I bought a used pellet stove, it is supposed to work fine. I'm not saying it doesn't. I have had one before but it had different controls for settings. I wanted to test it to make sure it works before bringing it in the house.

Question is: Does it being outside affect its performance because it is too cold? I had to clean out the auger as it was jammed but other than that the blower, auger, and everything seem to be working fine. But it keeps shutting off on me after it runs for a while. Was wondering if it is because it is outside?
 
if your not lighting a fire in it,many have a automatic turnoff when ran too long under a certain tempiture.
 
You have one blower that pulls air through the burn pot.

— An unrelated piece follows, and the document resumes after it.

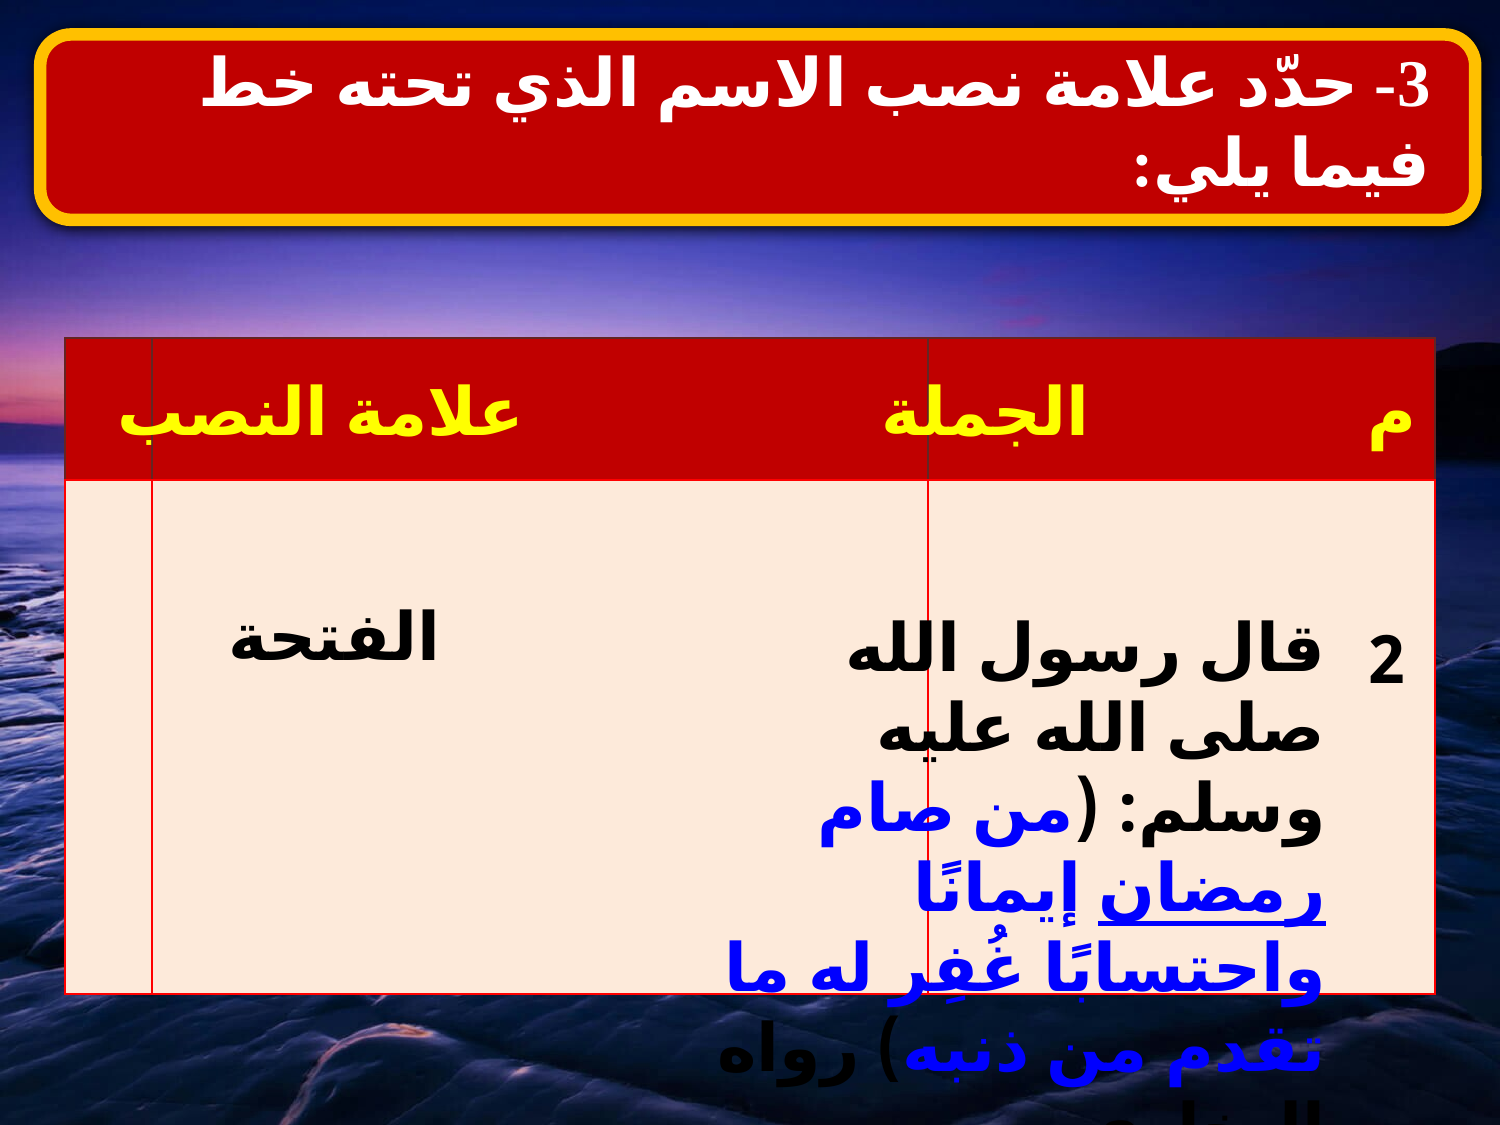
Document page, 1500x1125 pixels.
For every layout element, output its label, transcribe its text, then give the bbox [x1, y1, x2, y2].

You have another blower that pushes air through the heat transfer tubes, and blows hot air into the room. Is that blower ever coming on? If not, that may be your problem, and the system is shutting off to protect itself from overheating.
 
Stove

You have one blower that pulls air through the burn pot.

You have another blower that pushes air through the heat transfer tubes, and blows hot air into the room. Is that blower ever coming on? If not, that may be your problem, and the system is shutting off to protect itself from overheating.

Not all have the blower through the pot. Mine doesn't, its an old Fabco. This wouldn't be one of those would it? Does it go out because it stops dropping pellets? Mine doesn't burn for crap until it gets going pretty good to create the draft through the pot and up the pipe.
 
This is an older Whitfield Advantage, the pellets are feeding fine, in fact it is burning fine too. It just shuts off and then the fire goes out. What I am wondering is if it is shutting off because it is not getting up to temp because it is outside?
 
Yes, it could be shutting off the auger after start up mode if the heat exchanger isn't up to heat. Max out the feed rate and see if it'll continue to run.
If not, the bi metal switch that tells the board there's sufficient heat may be bad. That's the cheap part on that stove. Boards do go bad too (not cheap).

Good luck
 
One thing to check, mine has a heat shield that goes over the temp sensor in the burn pot. I found out the stove worked a lot better when the temp sensor was pushed all the way into the shield. (My temp sensor had worked it's way out over time.) Otherwise, it would be hard to start.